At the time, the journey through the Taitā and Silverstream gorge was unsuitable for wheeled traffic, requiring Brown's dray to be dismantled and carried on poles to Silverstream with the assistance of other settlers, before being reassembled. The family lived in a tent of sailcloth for six months, building a weatherboard house once the bush had been cleared.

=== Hotelkeeper ===
Brown established Upper Hutt's first hotel, the "Halfway House", in 1849 at the present-day intersection of Main Street and Russell Street to provide accommodation for travellers between Wellington and the Wairarapa. It was the first commercial building in the modern-day location of Upper Hutt. In an advertisement dated 5 June 1849, he promoted the hotel and announced plans to provide "stabling and good paddocks for stock".

The Criterion Hotel, Upper Hutt, during the Dalton family's proprietorship, c. 1880s.

Later renamed the "Shepherd's Inn" and finally the "Criterion Hotel" in 1859, the hotel became an important centre in the early development of Upper Hutt.

In October 1867, James Brown instructed the auctioneering firm W. Hickson & Son to offer the Criterion Hotel for sale by public auction. The contemporary advertisement describes the hotel as containing 13 bedrooms, three sitting rooms, a dining room, kitchen and outbuildings, together with three stables containing 22 stalls. The property comprised 20 acres of cleared land, and the government pound was on the land. The property was sold to John Martin for £900.

During his tour of New Zealand, Prince Alfred, Duke of Edinburgh, stopped at the Criterion Hotel on 13 April 1869 for refreshments. Later that day, after the Duke had returned to Wellington, the hotel's original stables were destroyed by fire.

== Family ==
On 21 January 1831, James Brown married Mary Catherine Flynn, who was born in County Wicklow, Ireland. Together, they had six known children

- Sarah Brown (Paisley, c. 1831 – 1912) married James Wilson.
- James Brown (Paisley)
- George Brown (Paisley, b. 1835) was a prominent Upper Hutt farmer, serving as chairman of the Hutt County Council.
- Elizabeth Brown (Paisley, c. 1839 – 1929), later Elizabeth Martin, was the youngest passenger aboard the Blenheim at 20 months old.
- David Brown (Lower Hutt)
- Andrew Brown (Lower Hutt, b. 1846)

== Death and burial ==
James Brown died at Upper Hutt on 26 February 1871 after a "severe and protracted illness", according to the Wellington Independent. Brown was one of the first to be buried in the cemetery at St Joseph's Catholic Church, Upper Hutt, and his wife was buried alongside him.

== Legacy ==
Brown's property and businesses played an important role in the development of central Upper Hutt.

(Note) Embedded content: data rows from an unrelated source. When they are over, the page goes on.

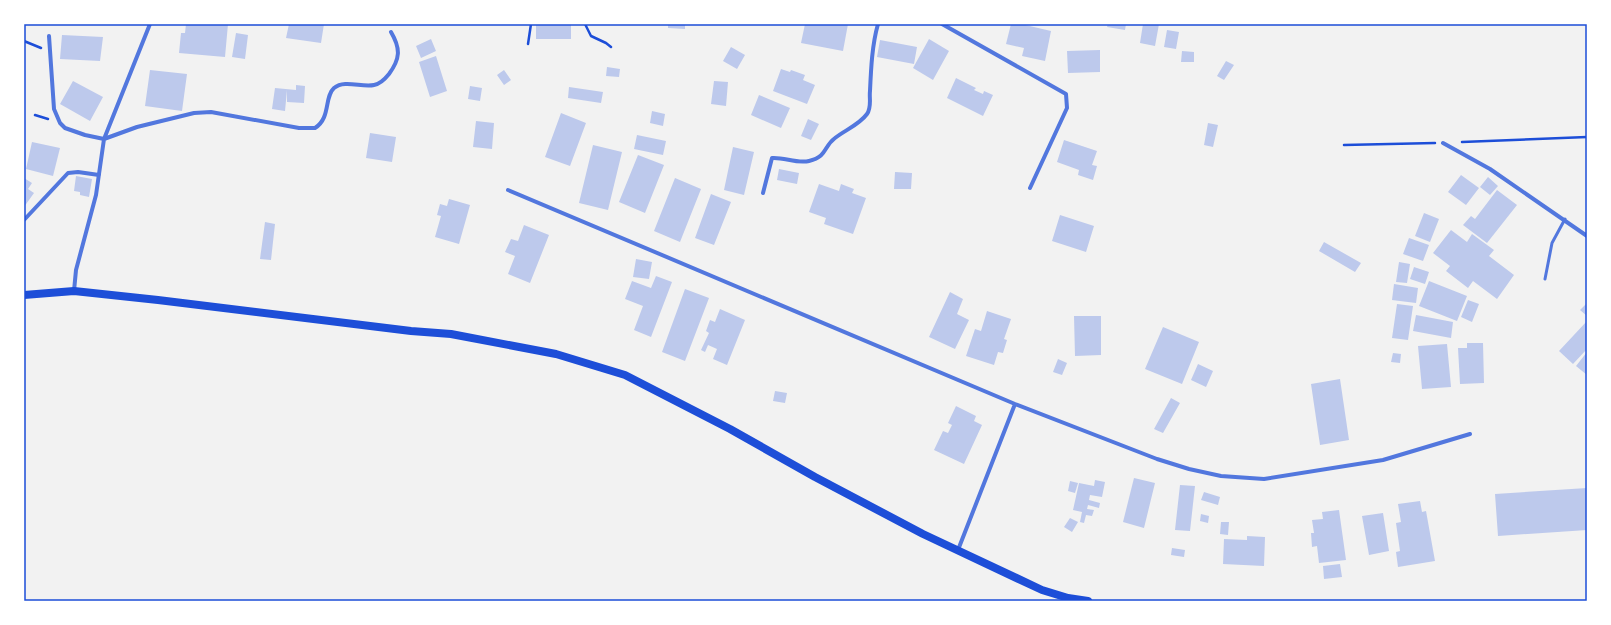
<svg xmlns="http://www.w3.org/2000/svg" width="1611" height="625" font-family="Montserrat,sans-serif">
	<rect width="100%" height="100%" fill="#f2f2f2"/>
	<path fill="#bdc9ec" d="M186,24H228L225,57L179,53L181,33H185Z
		M289,24H324L321,43L286,38Z
		M536,24H571V39H536Z
		M668,24H685V29L668,28Z
		M805,24H848L843,51L801,43Z
		M1011,24H1021L1051,31L1045,61L1022,56L1024,48L1006,44Z
		M1108,24H1126L1125,30L1107,27Z
		M1143,24H1159L1155,46L1140,43Z
		M1167,30L1179,32L1176,49L1164,47Z
		M236,33L248,35L245,59L232,57Z
		M62,35L103,37L100,61L60,59Z
		M431,39L436,51L421,58L416,46Z
		M929,39L949,51L933,80L913,68Z
		M880,40L917,47L914,64L877,57Z
		M731,47L745,55L737,69L723,61Z
		M1100,50V72L1068,73L1067,51Z
		M1182,51L1194,52V62H1181Z
		M436,56L447,91L430,97L419,62Z
		M1226,61L1234,65L1224,80L1217,76Z
		M607,67L620,69L619,77L606,76Z
		M781,69L790,72L791,70L805,75L803,80L815,85L807,104L773,91Z
		M150,70L187,74L182,111L145,106Z
		M504,70L511,80L504,85L497,75Z
		M956,78L976,88L974,90L983,94L984,91L993,95L983,116L947,98Z
		M73,81L103,97L90,121L60,104Z
		M714,81L728,82L726,106L711,104Z
		M296,85L305,86L304,103L287,102V90L285,111L272,109L275,88L296,90Z
		M470,86L482,88L480,101L468,99Z
		M569,87L603,92L601,103L568,98Z
		M759,95L790,108L781,128L751,115Z
		M652,111L665,114L663,126L650,123Z
		M561,113L586,123L570,166L545,157Z
		M808,119L819,124L811,140L801,136Z
		M476,121L494,123L492,149L473,147Z
		M1208,123L1218,125L1213,147L1204,145Z
		M370,133L396,137L392,162L366,158Z
		M637,135L666,141L663,155L634,149Z
		M1064,140L1097,151L1092,165L1097,166L1093,180L1078,175L1079,170L1057,162Z
		M32,142L60,148L53,176L26,169Z
		M593,145L622,152L608,210L579,203Z
		M733,147L754,152L744,195L724,190Z
		M638,155L664,165L645,213L619,202Z
		M779,169L799,173L797,184L777,180Z
		M895,172L912,173L911,189H894Z
		M1461,175L1479,188L1466,205L1448,192Z
		M76,176L92,179L89,197L80,195V192L74,191Z
		M1488,177L1498,186L1490,195L1480,187Z
		M24,178L32,183L28,189L34,193L24,207Z
		M675,178L701,189L680,242L654,231Z
		M819,184L839,191L841,184L854,189L852,193L866,198L853,234L824,224L826,218L809,212Z
		M1497,190L1517,205L1487,243L1463,225L1471,216L1475,219Z
		M711,194L731,202L714,245L695,238Z
		M449,199L470,205L459,244L435,237L441,216L437,215L440,204L447,206Z
		M1424,213L1439,219L1430,242L1415,236Z
		M1060,215L1094,226L1086,252L1052,241Z
		M265,222L275,224L271,260L260,259Z
		M524,225L549,235L530,283L508,274L515,256L505,252L511,239L518,241Z
		M1451,230L1467,242L1472,234L1494,250L1489,256L1514,275L1497,299L1473,281L1468,288L1446,271L1450,266L1433,253Z
		M1409,238L1429,245L1423,261L1403,254Z
		M1324,242L1361,263L1355,272L1319,251Z
		M636,259L652,262L649,279L633,277Z
		M1399,262L1410,264L1407,283L1396,282Z
		M1414,267L1429,272L1425,284L1410,279Z
		M656,276L672,282L651,337L634,330L643,306L625,299L632,281L651,288Z
		M1429,281L1467,296L1457,321L1419,306Z
		M1394,284L1418,288L1416,303L1392,300Z
		M685,289L709,298L685,361L662,352Z
		M950,292L963,299L957,314L969,320L955,349L929,337Z
		M1468,300L1479,304L1472,322L1461,317Z
		M1587,303V316L1580,310Z
		M1397,304L1413,306L1408,340L1392,338Z
		M720,309L745,320L727,365L713,359L717,349L708,345L705,352L701,350L709,333L706,331L710,320L715,322Z
		M987,311L1011,319L1004,339L1007,340L1003,353L998,352L994,365L966,356L975,329L981,331Z
		M1416,315L1453,322L1451,338L1413,331Z
		M1074,316H1101V355L1075,356Z
		M1587,321V349L1573,364L1559,351Z
		M1163,327L1199,342L1182,384L1145,369Z
		M1467,343H1483L1484,383L1460,384L1458,348H1467Z
		M1447,344L1451,387L1422,389L1418,346Z
		M1587,352V375L1576,366Z
		M1393,353L1401,354L1400,363L1391,362Z
		M1058,359L1067,363L1062,375L1053,372Z
		M1198,364L1213,371L1206,387L1191,380Z
		M1340,379L1349,440L1320,445L1311,384Z
		M775,391L787,393L785,403L773,401Z
		M1171,398L1180,403L1163,433L1154,429Z
		M956,406L976,416L974,421L982,425L964,464L934,450L943,431L948,433L952,425L948,423Z
		M1134,478L1155,483L1144,528L1123,522Z
		M1095,480L1105,482L1102,497L1090,495L1089,500L1100,503L1099,508L1088,505L1087,509L1094,510L1092,516L1086,515L1084,523L1080,522L1082,512L1073,510L1079,483L1094,486Z
		M1070,481L1078,483L1075,493L1068,491Z
		M1180,485L1195,486L1190,531L1175,530Z
		M1587,488V530L1498,536L1495,494Z
		M1204,492L1220,497L1218,505L1201,500Z
		M1420,501L1422,512L1426,511L1435,561L1398,567L1396,552L1400,551L1396,523L1401,522L1398,504Z
		M1339,510L1346,560L1319,563L1317,546L1312,547L1311,533H1314L1312,520L1323,519L1322,512Z
		M1383,513L1389,551L1369,555L1362,516Z
		M1201,514L1209,516L1208,523L1200,521Z
		M1070,518L1078,522L1072,532L1064,527Z
		M1221,522H1229L1228,535L1220,534Z
		M1247,536L1265,537L1264,566L1223,564L1224,539L1247,540Z
		M1172,548L1185,550L1184,557L1171,555Z
		M1340,564L1342,577L1324,579L1323,566Z"/>
	<g fill="none" stroke-linecap="round" stroke-linejoin="round">
		<path stroke="#1d4ed8" stroke-width="2.5" d="M585,24L591,36L606,43L611,47
			M24,41L41,48
			M528,44L531,24
			M35,115L48,119
			M1462,142L1587,137
			M1344,145L1435,143"/>
		<path stroke="#5277de" stroke-width="3" d="M1545,279L1552,243L1565,219"/>
		<path stroke="#5277de" stroke-width="4" d="M942,24L1066,94L1067,108L1030,188
			M49,36L54,109L60,123L65,128L85,135L104,139L137,127L194,113L211,112L299,128H315C331,118 324,97 334,88C345,79 362,88 374,85C380,84 385,79 389,74C400,59 401,49 391,32
			M1443,143L1490,169L1587,236
			M508,190L1015,404L1157,459L1189,469L1221,476L1264,479L1383,460L1470,434
			M763,193L772,158C784,157 797,164 809,161C828,156 823,147 835,138C845,130 859,125 867,114C872,107 869,98 870,91C871,69 872,45 878,24
			M24,220L68,173L78,172L99,175
			M74,291L76,270L96,195L104,139L150,24
			M958,550L1015,404"/>
		<path stroke="#1d4ed8" stroke-width="8" d="M24,295L74,291L158,300L411,331L451,334L556,354L625,375L730,429L815,477L923,534L1042,590L1068,598L1088,601"/>
	</g>
	<rect width="1611" height="625" fill="none" stroke="#ffffff" stroke-width="50"/>
	<rect x="25" y="25" width="1561" height="575" fill="none" stroke="#1d4ed8" stroke-width="1.5"/>
</svg>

The Halfway House, later the Criterion Hotel, was the first commercial site on Main Street, Upper Hutt and was one of the earliest central points of settlement in the area.

After Brown's death, his family donated approximately 30 acres of land for the establishment of the Upper Hutt railway station. The railway reached Upper Hutt in February 1876, and the location of the station near the former Criterion Hotel led to the movement of Upper Hutt's commercial centre away from the earlier businesses around Fortune Lane to its modern-day location.

Brown and his family were described as the first Catholic residents of the Upper Hutt district. James Brown's wife, Mary Catherine Flynn, who was Irish Catholic, was prominent in the establishment of St Joseph's Catholic Church in Upper Hutt, which opened in 1864 on Pine Avenue in Upper Hutt. The church was the original location of Upper Hutt School, before its relocation to another site in Trentham. The building was demolished and replaced in 1961.

A commemorative plaque lies near the intersection of Main Street and Russell Street in Upper Hutt, marking the site of the original homestead of the Brown family. Another nearby plaque marks the site where James Brown established Halfway House in 1849.